The article mentions the chronic absenteeism which is mind blowing: https://apnews.com/article/school-attendance-sick-day-chroni...

I don't see how somebody can learn when they're missing school so much. Math and reading require so much repetition and if you're not in school, you're not getting that time to sit down and do the exercises required to ingrain these topics. It doesn't even matter how a school teaches if the student isn't in class. They're just not going to retain things well.

Retric 5 days ago | parent | next [-]

I think you’re overestimating how much actual education takes place each day. Most kids can catch up fine on double the workload after some extended break even without in class lectures. Just abstractly the extreme example is someone skipping a full grade, but consider the huge middle ground between that and needing to be in class essentially every single day.

That said a significant fraction of kids really do need all the help they can get, but catering to them means leaving a lot of slack in the schedule.
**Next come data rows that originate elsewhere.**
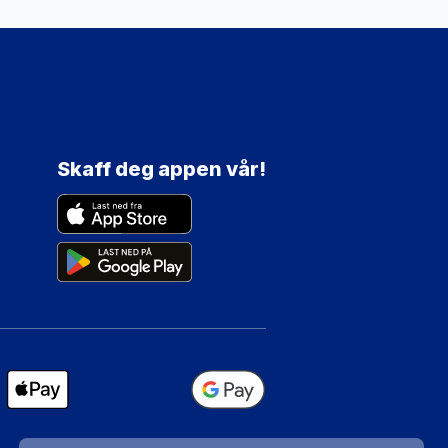
Skaff deg appen vår!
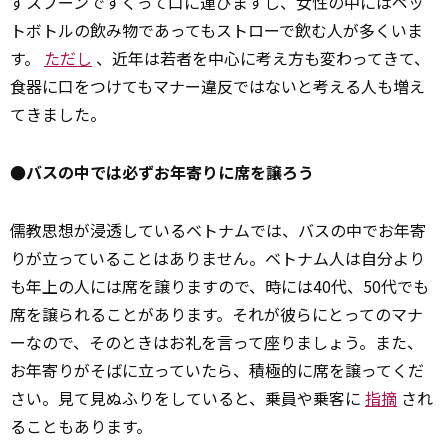
ずスプーンですくって口に運びますし、女性の中にはペッ
トボトルの飲み物であってもストローで飲む人が多くいま
す。
ただし
、近年は若者を中心に考え方も変わってきて、
食器に口をつけてもマナー違反ではないと考える人も増え
てきました。
●バスの中では必ずお年寄りに席を譲ろう
儒教思想が浸透しているベトナムでは、バスの中でお年寄
りが立っていることはありません。ベトナム人は自分より
も年上の人には席を譲りますので、時には40代、50代でも
席を譲られることがあります。それが彼らにとってのマナ
ーなので、そのときはお礼を言って座りましょう。また、
お年寄りがそばに立っていたら、積極的に席を譲ってくだ
さい。見て見ぬふりをしていると、乗員や乗客に
指摘
され
ることもあります。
tyoma 5 days ago | parent | prev [-]

Chronic absenteeism is a huge misnomer. The statistic covers both excused and unexcused absences.

The reason it’s since covid up is because (more) parents stopped sending their kids to school when they are sick.

Last year I got a semi-threatening letter from the district for “chronic absenteeism” because I didn’t want to send a sick child to school. To their defense, they did say that the state (California) requires them to send the letter.